Inside an Nvidia data center.

Image source: Nvidia.

The path to $15 trillion

Indeed, predicting an increase of more than threefold in five years is aggressive for any stock, though it has risen more than 1,400% since its low in October 2022. At that 2022 low, Nvidia's market cap was about $290 billion, a considerable size but a small fraction of Apple's and Microsoft's, companies it has since surpassed. In terms of market cap, Nvidia was not in uncharted territory until becoming the first $4 trillion company.

Today, that same amount of growth would take it to around $67 trillion, an unlikely goal even for Nvidia. Still, the path to $15 trillion is more realistic, and here's why.

According to Grand View Research, the AI chip market is expected to grow at a compound annual growth rate (CAGR) of 29% through 2030. From $4.4 trillion, a 29% growth rate over five years would take the company to around $15.7 trillion.

That estimate may seem conservative because, at least for now, Nvidia is far surpassing that growth rate. In the first nine months of fiscal 2026 (ended Oct. 26), the company's $148 billion in revenue grew by 62%.

Why the relatively "conservative" prediction makes sense

Assuming Nvidia stock can maintain that level of growth, it would theoretically reach $15 trillion in approximately 2.5 years. Nonetheless, investors have many reasons to temper growth expectations.

For one, such revenue growth rates tend not to be sustainable and slow over time. This is affecting Nvidia, as one year ago, it grew its revenue by 94%, well above the current 62% growth rate. That slowing will probably continue, meaning investors should expect growth rates to more closely resemble the predicted CAGR over time.

The same trend is true for its valuation. This may have already happened to some degree, as its P/E ratio of 45 is arguably low for such a fast-growing company. Still, over time, valuations tend to reflect market averages more closely. If the valuation gets compressed to the current S&P 500 average P/E ratio of 31, that would significantly slow the stock's growth.

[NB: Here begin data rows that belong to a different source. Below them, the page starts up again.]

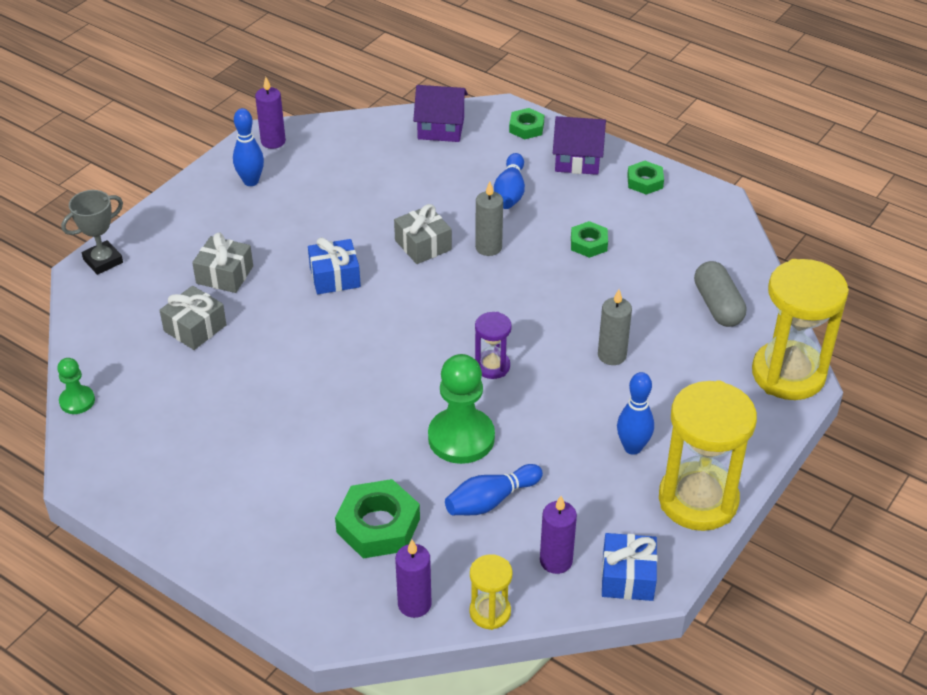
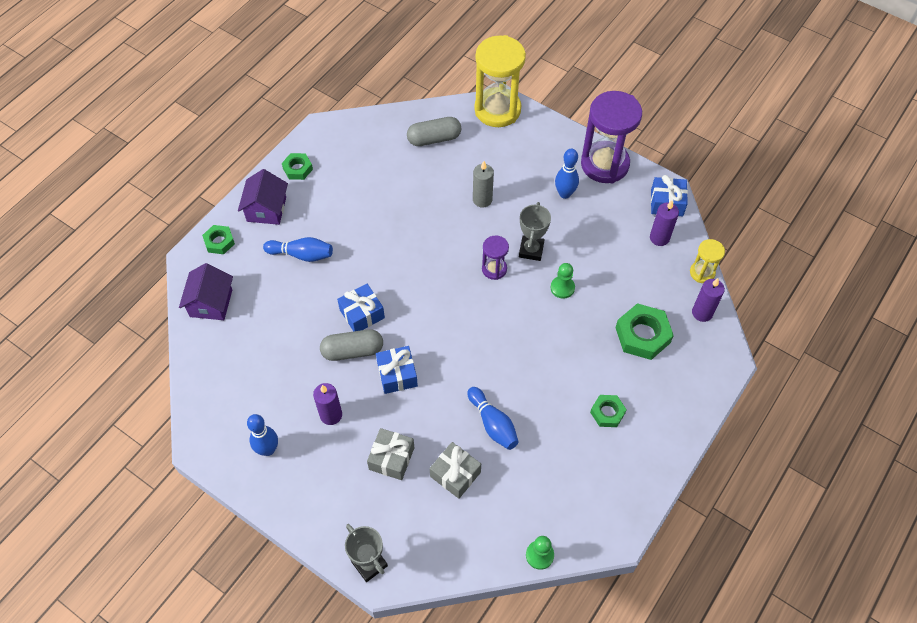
camera: 90 degrees left, 15 degrees up
purple candle [255,77,286,149] -> purple candle moved to [313,383,342,425]
grey gift [394,204,452,264] -> blue gift [337,284,385,331]
green pawn [428,354,495,464] -> green pawn [551,263,575,299], size x0.53
blue bowling pin [445,464,543,515] -> blue bowling pin moved to [467,387,519,450]
grey candle [475,182,503,256] -> none
green nut [571,221,608,258] -> green nut moved to [590,395,627,427]
yellow hourglass [659,380,757,531] -> purple hourglass [581,91,642,183]
none -> grey capsule [320,329,383,361]
none -> grey trophy [519,202,551,261]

Finally, competition is increasing. For now, Nvidia controls an estimated 80% of the AI chip market, according to estimates by Susquehanna. However, its competitors have ramped up investments to claim some of this market share.

Right now, the competitor most likely to succeed is AMD. Companies like Microsoft, Meta Platforms, and Oracle already use AMD's accelerators.

Additionally, AMD has boasted that its MI450 will surpass the performance of Nvidia's upcoming Vera Rubin processors. If that claim proves true, Nvidia's growth could dramatically slow to the point that a $15 trillion market cap prediction becomes more realistic.

Investors will likely know over the next year how well the MI450 competes with Vera Rubin. Furthermore, five years is a long time, so investors also have to take into account what cannot be predicted, a fact that should temper investor expectations.

Nvidia in five years

Considering today's perspective, a $15 trillion market cap for Nvidia in five years is realistic and could be considered conservative.

Indeed, if Nvidia could maintain its current growth rate for five years, its market cap would reach far more than $15 trillion. Nonetheless, investors have many reasons to expect growth that more closely resembles the industry CAGR.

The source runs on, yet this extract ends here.